A Note About Speed Limit Signs in SPC:

The installation of speed limit signs in SPC has become quite a complicated issue. Because our roads are private, the Home Owners Association (HOA) assumes full responsibility, including liability, for road maintenance and safety. Based upon a traffic study conducted in SPC some time ago (commissioned and paid for by the developer), the maximum recommended speed in the community is 25 mph. The 20 mph (and lower) signs are being placed only at designated "slow down" areas like sharp curves, etc. The recommended 25 mph signs are delayed, but will be installed soon. Interestingly, we have recently been told by another engineer that it might be reasonable (for both safety and HOA liability concerns) to designate long stretches of streets such as Via Entrada as "main traffic arteries" -- possibly allowing for an increased speed limit there. Because of the liability issues, the HOA is currently obligated to follow the recommendations of the only traffic study we have. Deviations from, or modifications to, the original traffic study recommendations cannot be entertained without a valid "second opinion" from a certified engineer -- at additional cost to the HOA. We are currently considering the possibility of retaining a consultant engineer to re-evaluate the recommendations of the original traffic study. If the Board is willing to commit the funds to do so, we will ask the consultant engineer to address several issues: the "main artery" possibility noted above, the use of yellow warning signs instead of multiple speed limit signs, and the overall number of signs needed.

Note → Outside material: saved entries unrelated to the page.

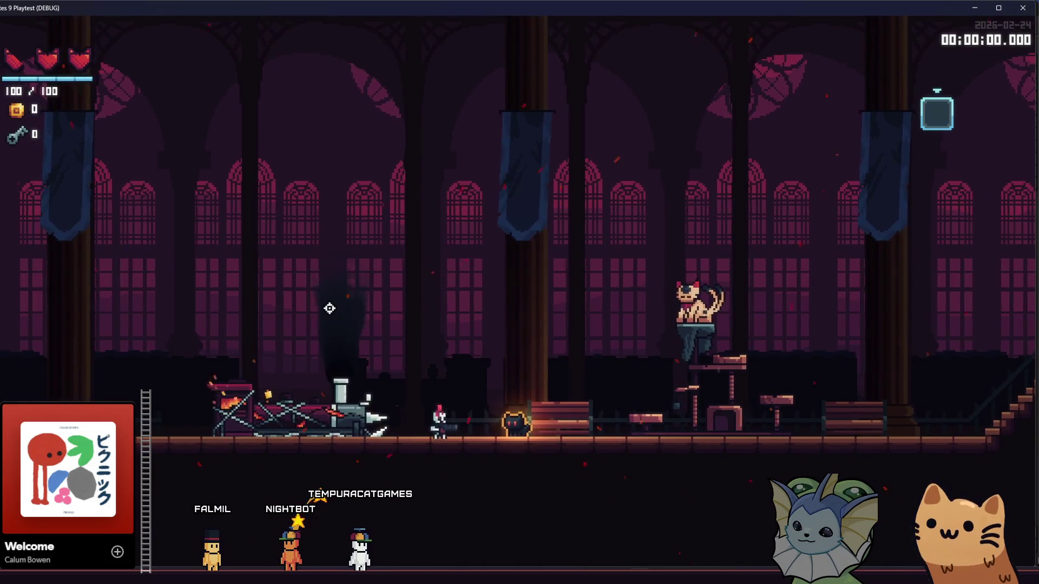
key("d")
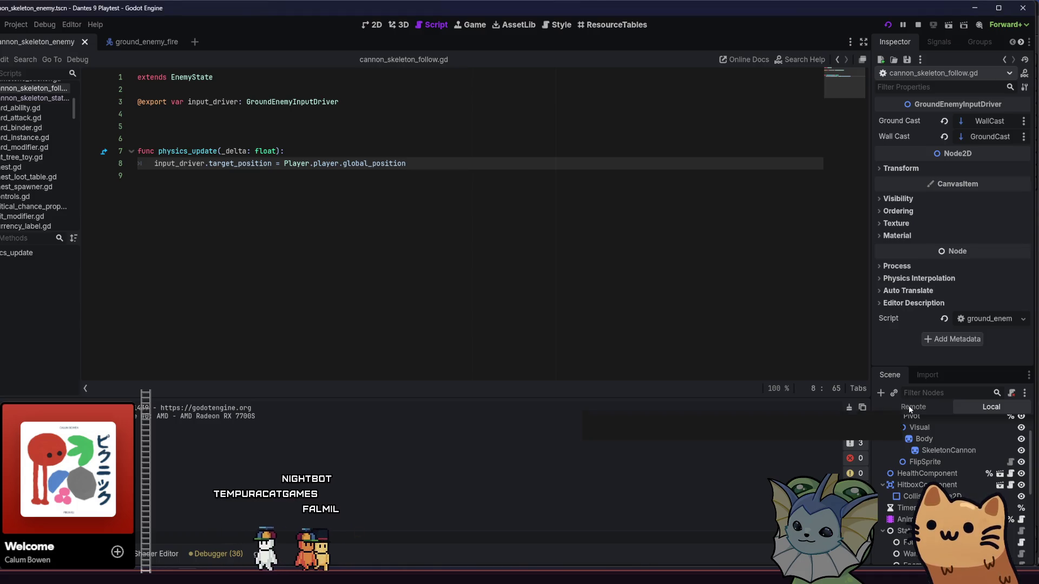
In the Remote scene tree, expand Hud and SubViewportContainer and browse to the enemy's brain node.
left_click(909, 409)
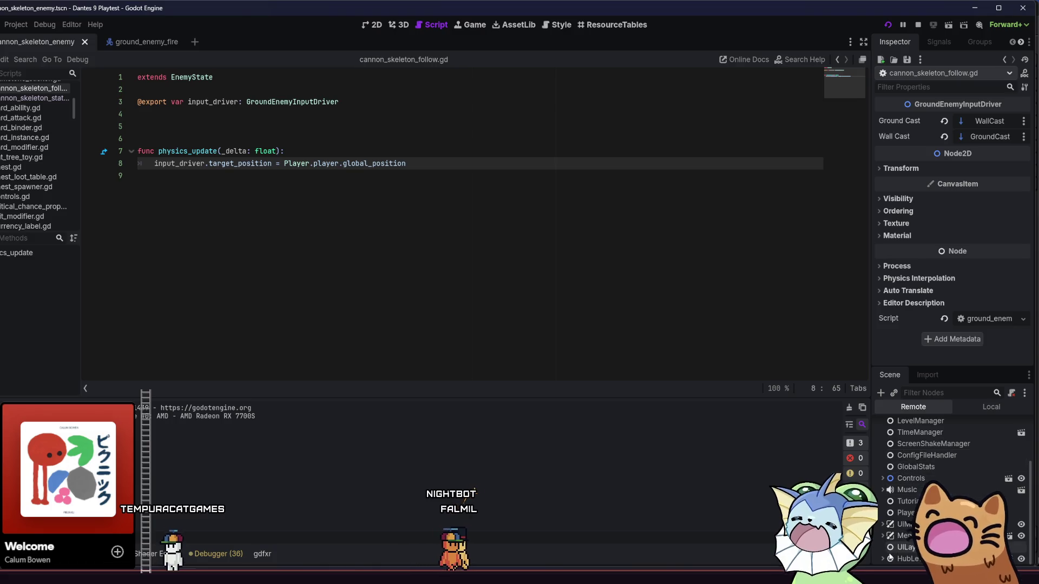
left_click(883, 559)
scroll(882, 560, "down", 2)
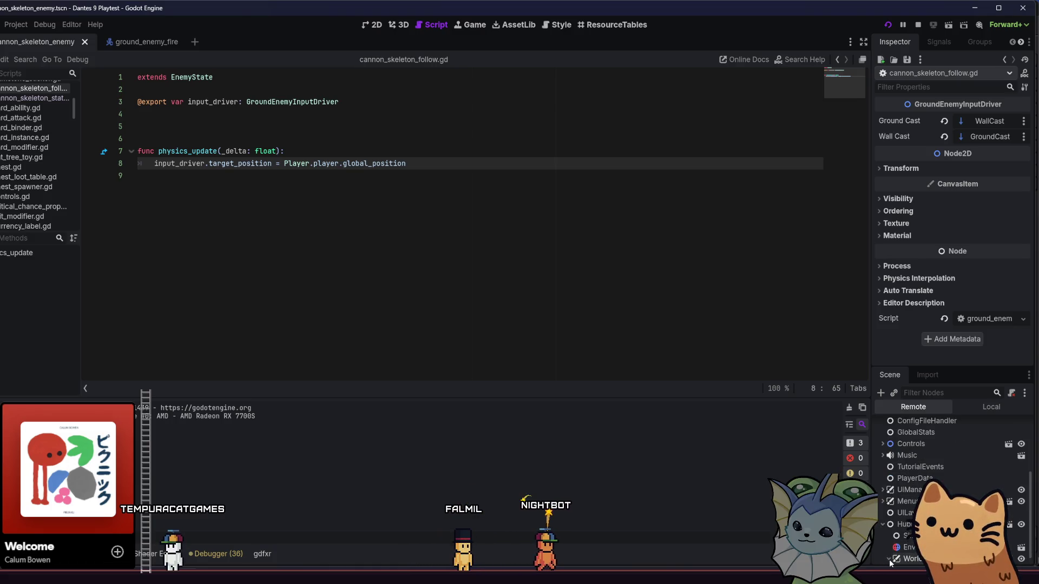
scroll(885, 559, "up", 1)
scroll(901, 552, "down", 2)
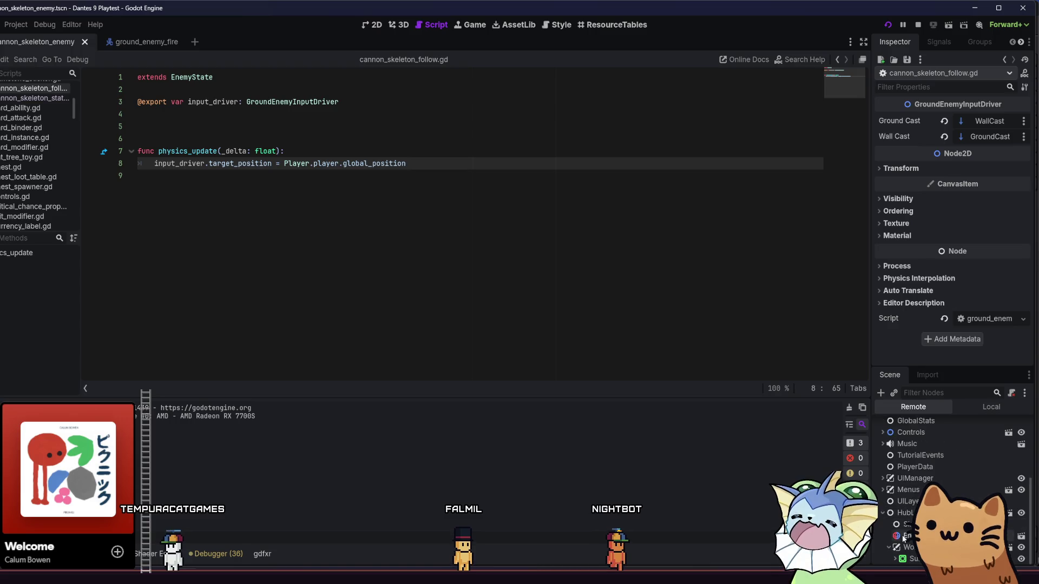
left_click(896, 559)
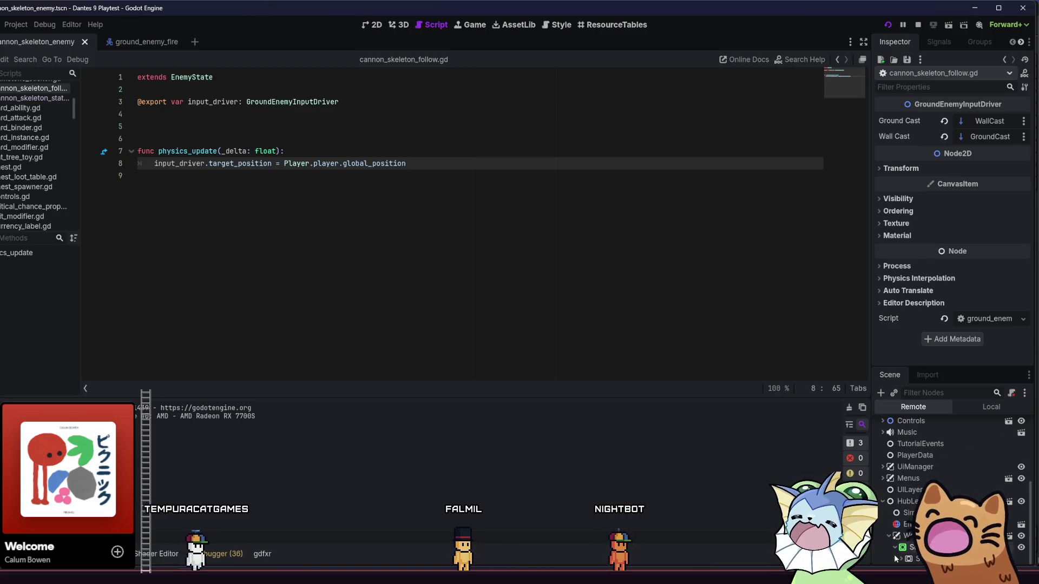
scroll(901, 561, "down", 1)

The main on-site work involved in sign installation is the planting of sign posts. Given the difficulties we have encountered in actually getting work crews to the site, we have opted to proceed with sign placement now, rather than waiting for all the issues noted above to be resolved. Priority was given to the placement of signs at those areas considered most dangerous by the orginal traffic study. With sign posts in place, it is a fairly simple matter to change the actual signs, if necessary.

Some homeowners have expressed concerns over speed bumps -- there are currently no plans to pursue the use of speed bumps or humps in SPC.

The Executive Board of the HOA and the Safety Committee are striving to strike an appropriate balance between the aesthetic impact of street signs, safety, and homeowner convenience. Please keep us informed of your thoughts, observations, and suggestions -- feedback from homeowners is very helpful.

Ralph Bryan, Chair, Safety Committee

-- Anonymous, November 14, 1998

The quantity and position of the speed limit signs seems to be different that what Im use to on public roads. I would strongly recommend retaining a consultant engineer to re-evaluate the recommendations of the original traffic study. I know this is additional cost to HOA, however, if signs need to be repositioned then the cost is justified.